The soldier halted at the movement, cursing more loudly.

“It’s all right,” said Tilja. “It won’t hurt us. Will you put my friend in the litter? Then I’ll pay you the other two coins. The roc’s going to take us away, and then you’ll go to sleep for a bit, and when you wake up we won’t be here. But you’ll know it wasn’t a dream because you’ll have the money.”

He laid Faheel down and she covered the old man over and then paid the soldier and thanked him and wished him luck.

“And good luck to you, miss,” he said, gazing up at the roc. “Well, I never! Well, I never!”

Apart from curses, those were the only words she’d heard him speak.
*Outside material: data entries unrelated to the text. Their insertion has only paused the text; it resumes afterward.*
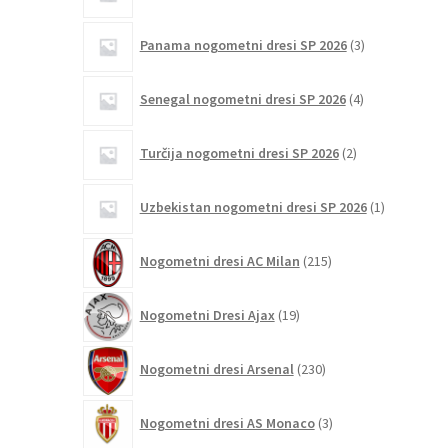
3
Panama nogometni dresi SP 2026
3
izdelki
4
Senegal nogometni dresi SP 2026
4
izdelki
2
Turčija nogometni dresi SP 2026
2
izdelka
1
Uzbekistan nogometni dresi SP 2026
1
izdelek
215
Nogometni dresi AC Milan
215
izdelkov
19
Nogometni Dresi Ajax
19
izdelkov
230
Nogometni dresi Arsenal
230
izdelkov
3
Nogometni dresi AS Monaco
3
izdelki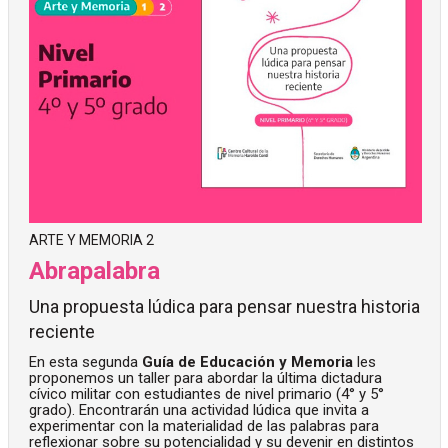
ARTE Y MEMORIA 2
Abrapalabra
Una propuesta lúdica para pensar nuestra historia
reciente
En esta segunda
Guía de Educación y Memoria
les
proponemos un taller para abordar la última dictadura
cívico militar con estudiantes de nivel primario (4° y 5°
grado). Encontrarán una actividad lúdica que invita a
experimentar con la materialidad de las palabras para
reflexionar sobre su potencialidad y su devenir en distintos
She wedged the ring box safe and nestled herself in down beside Faheel, hoping to help keep him warm with the heat of her own body. The roc stood, stared at Talagh and crowed, a sound in Tilja’s ears like victory fanfare. It spread its wings and hauled them into the air. Before Talagh was out of sight behind them she was asleep.

13

The Common Way

Tilja woke in the same unchanging daylight, as the roc, with three last booming flaps, settled in front of Faheel’s house and folded its wings. Almost the whole way from Talagh she had slept too deep for dreams, the same ocean-deep sleep she had slept on the raft on the way to the island. Once again, without her realizing, her strength had been drained from her by her own power to channel and control magic, this time the enormous magic of the ring.

Her right arm was numb with Faheel’s weight. He was still asleep, but the movement of his breath seemed steadier and stronger. She hesitated whether to leave him. She felt it must be better for him to keep breathing the magical air of the island, but if she went more than a few paces from him his time would stop, and even his breath and his heartbeat would be stilled until she returned, or time resumed its course.